(Collection entries)

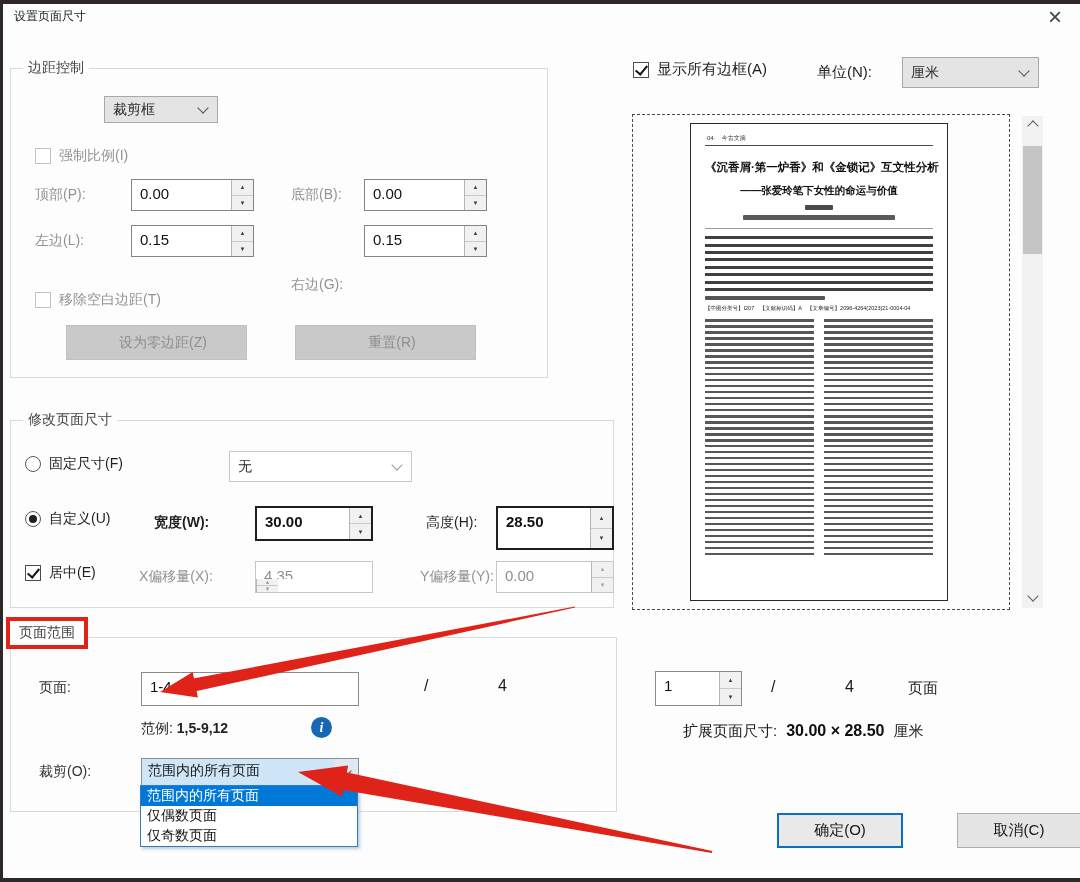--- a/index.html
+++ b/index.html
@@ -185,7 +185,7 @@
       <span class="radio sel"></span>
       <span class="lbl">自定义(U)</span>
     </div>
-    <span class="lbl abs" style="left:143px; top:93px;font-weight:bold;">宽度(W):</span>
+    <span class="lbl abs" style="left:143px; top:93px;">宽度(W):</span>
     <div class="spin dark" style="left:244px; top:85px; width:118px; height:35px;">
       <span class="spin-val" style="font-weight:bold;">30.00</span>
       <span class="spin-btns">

## Exercise instructions
Which lines hold the string "class"? Copy all of them from the data above.

## Exercise answer
       <span class="radio sel"></span>
       <span class="lbl">自定义(U)</span>
-    <span class="lbl abs" style="left:143px; top:93px;font-weight:bold;">宽度(W):</span>
+    <span class="lbl abs" style="left:143px; top:93px;">宽度(W):</span>
     <div class="spin dark" style="left:244px; top:85px; width:118px; height:35px;">
       <span class="spin-val" style="font-weight:bold;">30.00</span>
       <span class="spin-btns">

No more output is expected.